Dans 1001 îles, vous êtes les enfants de Simbad le marin et vous donnez le défi d’explorer les 1001 îles et de retrouver les trésors de votre père. Celui ou celle qui fera le plus rêver ses frères et sœurs sera déclaré(e) vainqueur. Pour un aperçu rapide du jeu, allez voir notre Ludochrono.
L’édition, aïe aïe aïe…
Avant d’aller plus loin, commençons tout de suite par les choses qui fâchent. L’édition est pour moi l’unique et gros point négatif du jeu. Cela a été un frein pour parvenir à convaincre mes partenaires de jouer avec moi, simplement à cause de l’aspect visuel. Cela dit, j’ai joué avec des ados qui ont montré beaucoup moins de réticences de ce côté-là.
Côté qualité du matériel, c’est du bas de gamme. À l’instar des jeux de plateaux des années 80, les points de liaison entre les tuiles et le punchboard persistent après le dépunchage et laisseront de vilains picots tout autour d’elles. De petits morceaux s’arrachent même parfois, oh joie. Le rendu une fois les tuiles extraites est « cracra ». On est bons pour sortir la lime à ongles. Il me semblait que l’on ne voyait plus cela de nos jours.
Côté direction artistique, pas mieux. J’essaye de trouver une raison qui pourrait expliquer certains choix. Mais la touche simpliste, voire naïve, ne me parait pas convaincante. On connaît Marie Cardouat pour son grand talent d’illustratrice que je ne remettrais nullement en question (la preuve sur son blog).
Je ne suis d’ordinaire pas très regardant sur le matériel et porte largement plus d’intérêt sur les mécaniques et le thème, mais j’avoue avoir réfléchi à deux fois avant d’avoir cherché à découvrir 1001 îles. La suite de cet article vous montrera que je n’ai malgré tout pas été déçu. Saint Exupéry nous dit bien que l’essentiel est invisible pour les yeux, mais quand même : le visible, ça compte !
Cela dit, notons que les règles sont concises et parfaitement écrites, sans aucune ambiguïté.

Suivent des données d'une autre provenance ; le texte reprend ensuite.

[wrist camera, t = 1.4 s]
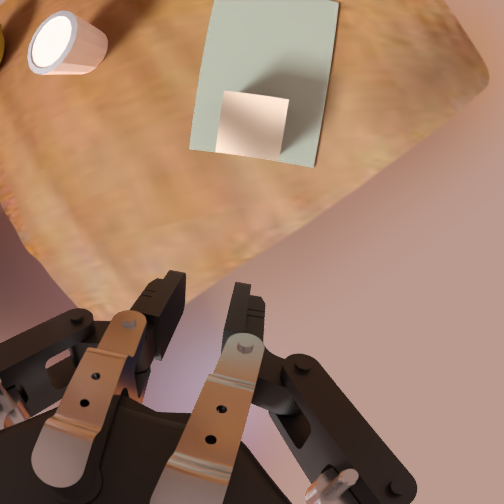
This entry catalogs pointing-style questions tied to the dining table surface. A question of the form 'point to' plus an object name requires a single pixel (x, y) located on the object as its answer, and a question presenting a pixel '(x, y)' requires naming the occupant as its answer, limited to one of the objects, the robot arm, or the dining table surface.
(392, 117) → the dining table surface
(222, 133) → the copper block
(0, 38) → the lemon
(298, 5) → the rubber mat
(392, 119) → the dining table surface
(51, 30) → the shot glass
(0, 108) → the dining table surface
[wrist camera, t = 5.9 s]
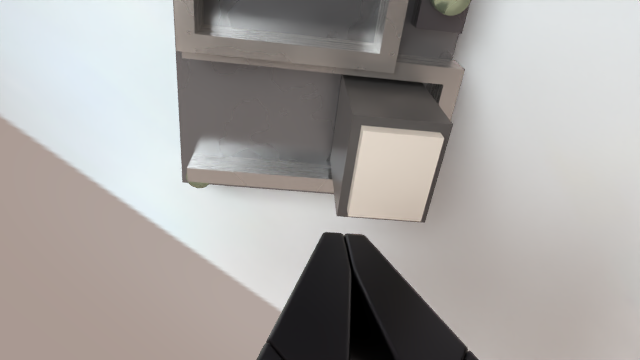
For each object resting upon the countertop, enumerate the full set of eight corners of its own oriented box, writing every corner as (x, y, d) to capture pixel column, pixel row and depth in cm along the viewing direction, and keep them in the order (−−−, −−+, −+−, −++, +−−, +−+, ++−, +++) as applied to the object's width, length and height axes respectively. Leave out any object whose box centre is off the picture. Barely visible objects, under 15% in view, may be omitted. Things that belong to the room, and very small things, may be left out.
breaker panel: (492, -166, 14) (542, -188, 11) (407, 179, 21) (424, 222, 18) (179, -214, 14) (143, -252, 11) (192, 161, 20) (173, 204, 17)
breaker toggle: (421, 81, 16) (457, 129, 13) (401, 165, 18) (427, 229, 14) (342, 73, 16) (354, 120, 12) (330, 159, 18) (337, 223, 14)
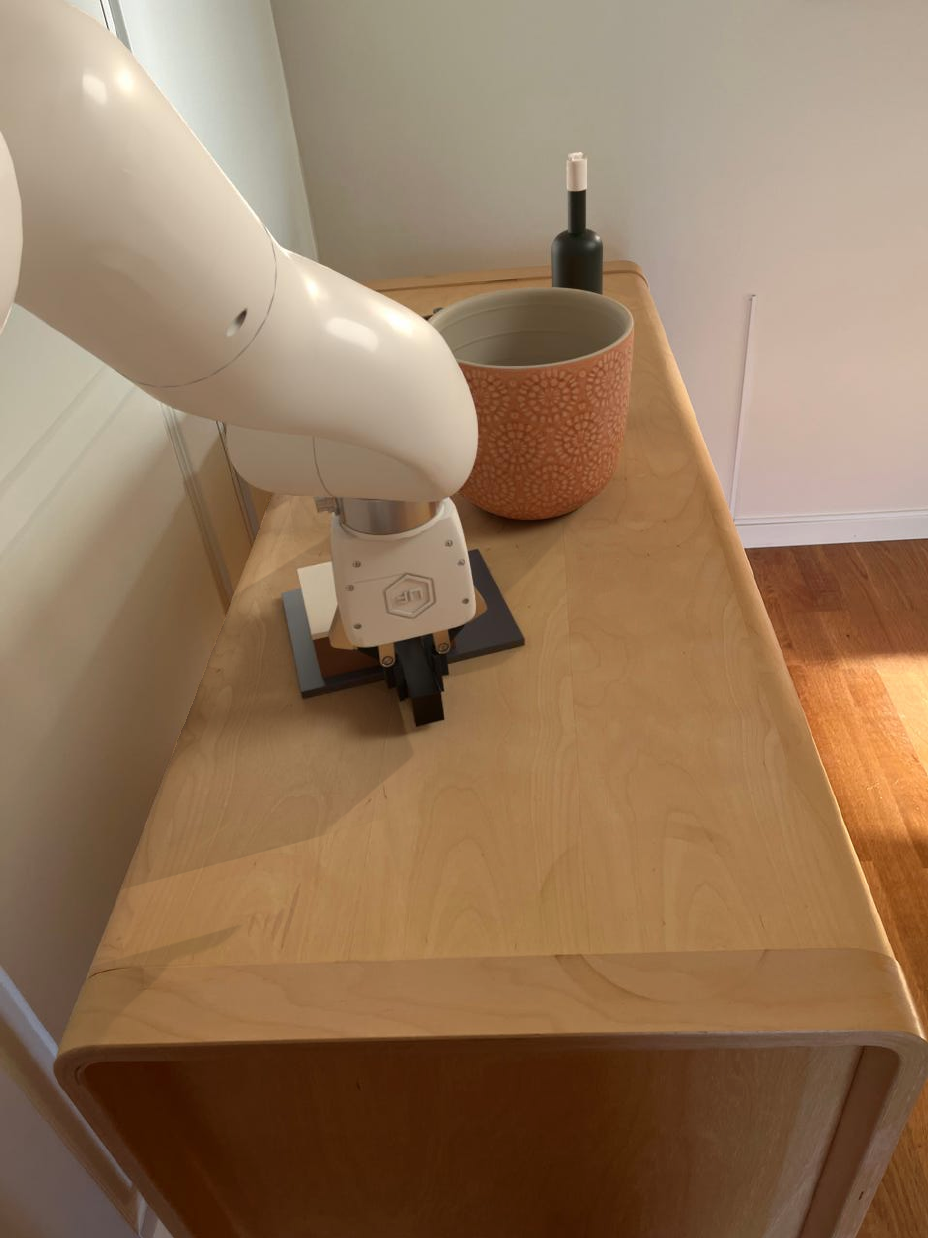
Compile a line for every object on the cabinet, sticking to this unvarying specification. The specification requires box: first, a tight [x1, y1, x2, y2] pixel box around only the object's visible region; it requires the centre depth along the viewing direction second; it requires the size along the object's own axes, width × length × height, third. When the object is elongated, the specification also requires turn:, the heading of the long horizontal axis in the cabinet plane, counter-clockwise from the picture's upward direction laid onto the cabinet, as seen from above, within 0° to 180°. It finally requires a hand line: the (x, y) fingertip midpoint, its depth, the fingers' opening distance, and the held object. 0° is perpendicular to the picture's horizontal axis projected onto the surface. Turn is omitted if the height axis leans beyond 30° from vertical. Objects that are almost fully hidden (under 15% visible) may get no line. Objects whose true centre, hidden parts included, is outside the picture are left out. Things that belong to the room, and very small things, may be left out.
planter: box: [427, 286, 635, 521], centre depth 96 cm, size 21×21×19 cm
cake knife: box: [394, 636, 445, 728], centre depth 79 cm, size 18×2×4 cm, turn 15°
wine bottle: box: [550, 151, 604, 296], centre depth 106 cm, size 6×6×30 cm
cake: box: [280, 548, 526, 700], centre depth 84 cm, size 15×20×6 cm
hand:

Petits coups vaches entre amis
Le principe du jeu en quelques mots : chaque joueur devra constituer son plateau de jeu en y déposant tour à tour une tuile, jusqu’à un total de 16 : 4 tuiles Contrat et 12 tuiles Ile. Le gagnant sera le joueur marquant le plus de points. Les contrats exigeront la présence en quantité forte (palmiers, singes…) ou maîtrisée (lampes, serpents) de certains motifs présents sur les tuiles Ile.
Les joueurs joueront à tour de rôle. Chaque tour de jeu commence par un « draft ouvert » : le joueur choisit une des quatre piles et révèle autant de tuiles de la pile qu’il y a de joueurs. Il en choisit une, puis désigne le prochain joueur qui pourra faire son choix entre les tuiles restantes. Ce dernier fera de même puis désignera un successeur et ainsi de suite… Jusqu’au dernier qui n’aura d’autre choix que de prendre la tuile que les autres lui auront laissée. Pour compensation, celui ou celle-ci jouera en premier lors du prochain tour. On remarque vite que le jeu est aussi drôle que coquin. Laisser la tuile pourrie au dernier joueur, c’est vieux comme le monde, mais toujours aussi fun.
L’analyse des plateaux adverses sera donc primordiale mais bénéficiera d’une bonne lisibilité, pas de prise de tête. Vous ne pourrez donc que difficilement jouer dans votre coin, sans interaction. Il faudra forcément mettre des bâtons dans les roues de vos adversaires, les empêcher d’accéder aux tuiles qu’ils convoitent, sinon le jeu perd son sens.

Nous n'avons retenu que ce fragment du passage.